• [TEXT PROVIDED]
---

Martin Gregorie wrote:
If you look at the Coefficient of lift diagrams for airfoils, you see
that it is dependent only on AOA, not load. In other words, a wing will
stall at the same AOA at .5 G, 1 G, 2 G, etc. I think this is what Bruce
is saying. Martin is wrong to say the load is as important as AOA, and
that is why some ras posters think we should have AOA indicators in our
gliders.



Sure, Cl is dependent entirely on AoA, but is not a linear
relationship throughout the range:

- It is linear at small angles.
- When the AoA is high enough for the upper surface flow
to start to separate the Cl tends to a constant value with
increasing AoA.
- If the AoA continues to increase even further you reach
a point at which the Cl starts to decline, reaching zero
at an AoA of 90 degrees.

However, my understanding is that a stall occurs when the lift
generated by the wing drops below the load the wing is required to
support.


This is the usual result of a stall, and is what occurs in the typical
training situation, but it isn't the definition of a stall. Generally, a
stall begins when the airflow starts to separate from the wing at
increasing AOA. It is this separation that keeps the lift from
increasing and sets the maximum lift coefficient.

Usually major airflow separation coincides with a stall and the drag
increase ensures that a stall will happen because of the associated
loss of airspeed. However, flow separation is not the same as a stall.
Many aircraft have quite a high degree of flow separation during low
speed flight. In the model world we assume separation always occurs at
about 60% chord at min.sink and this would appear to be close to the
mark for sailplanes judging by Will Schumann's experiments.

A wing can be stalled and still produce plenty of lift; for example, in
a high speed pull up done with too much elevator can stall the wing, but
the stalled wing will still have more lift than the weight of the
aircraft because of the high speed.

I would normally call that a high drag flight regime rather than a
stall.

In a high speed climb after rapid pull up, pushing the stick enough to
give zero G will reduce the lift to zero, but the wing is not stalled
(the airflow is well attached - no separation) even though it can not
support the glider.

---

• [INFORMATION SHOWN]
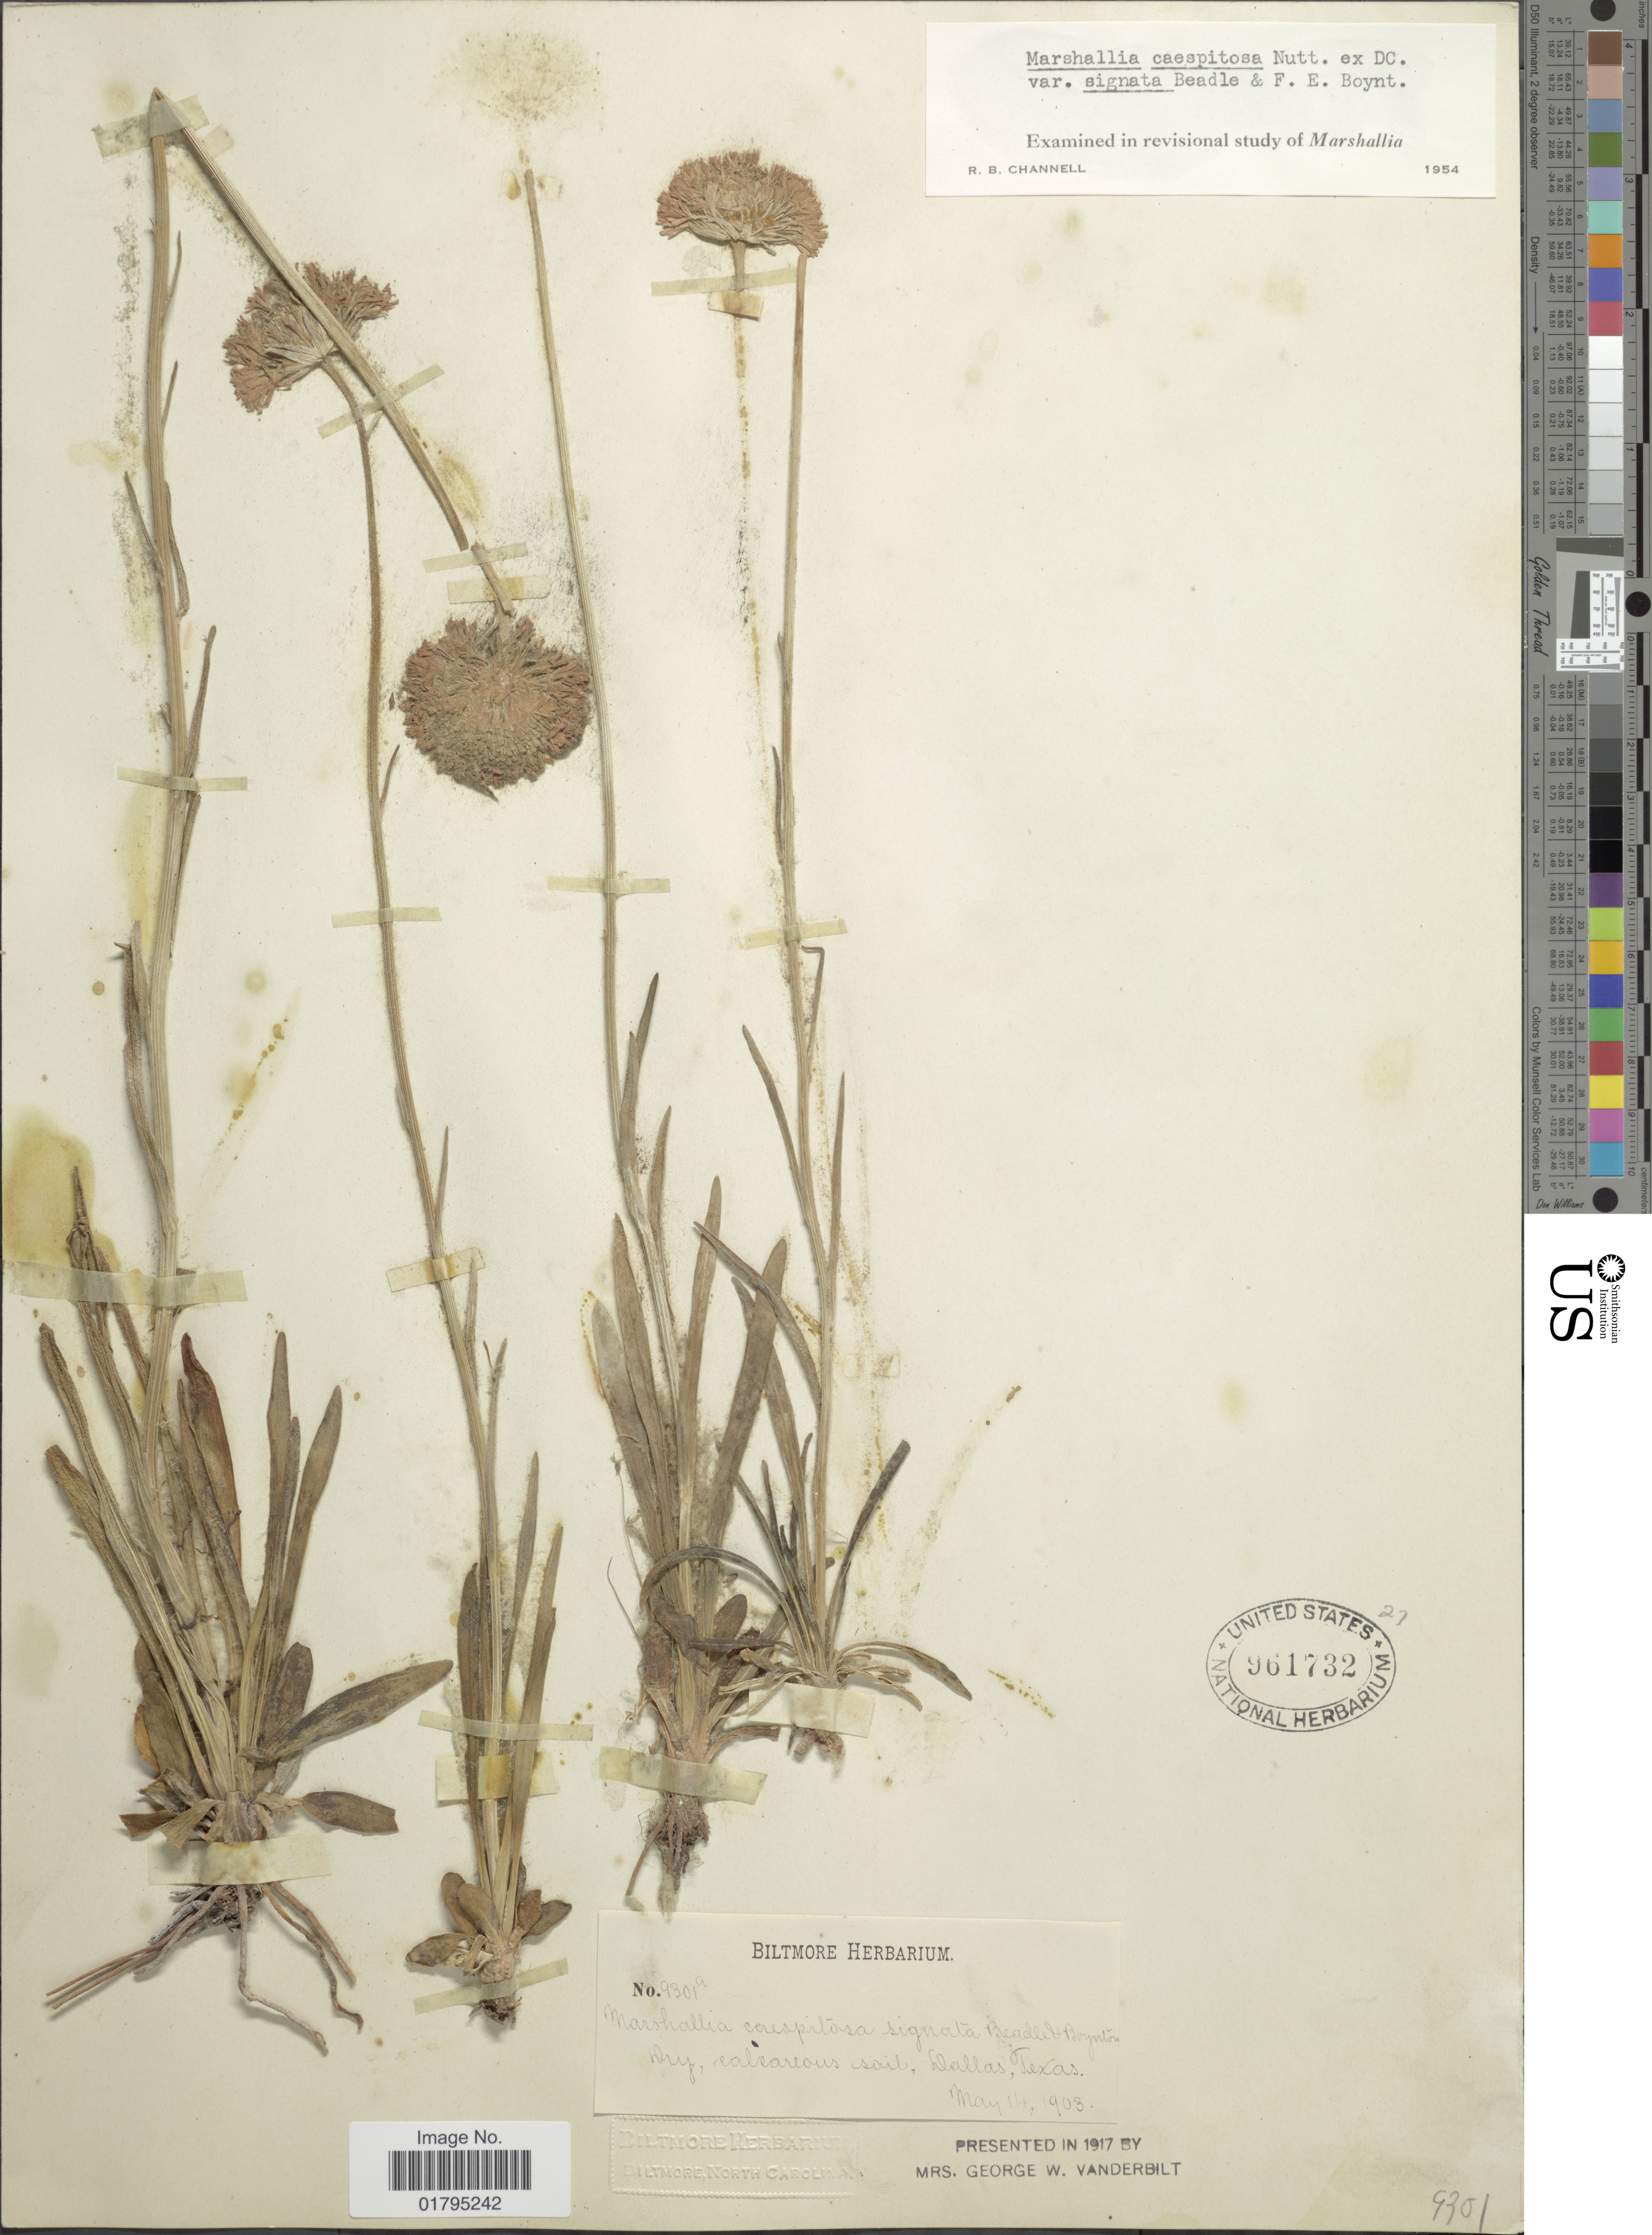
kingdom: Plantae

---

• [TASKS]
a: In the discussion of wing stalls, at about what chord position do people in the model world assume separation occurs at minimum sink?
b: Return the passage of the discussion of wing stalls between "However, my understanding" and "maximum lift coefficient.", inclusive.

• [SOLUTION LIST]
a: About 60% chord.

b:
However, my understanding is that a stall occurs when the lift
generated by the wing drops below the load the wing is required to
support.


This is the usual result of a stall, and is what occurs in the typical
training situation, but it isn't the definition of a stall. Generally, a
stall begins when the airflow starts to separate from the wing at
increasing AOA. It is this separation that keeps the lift from
increasing and sets the maximum lift coefficient.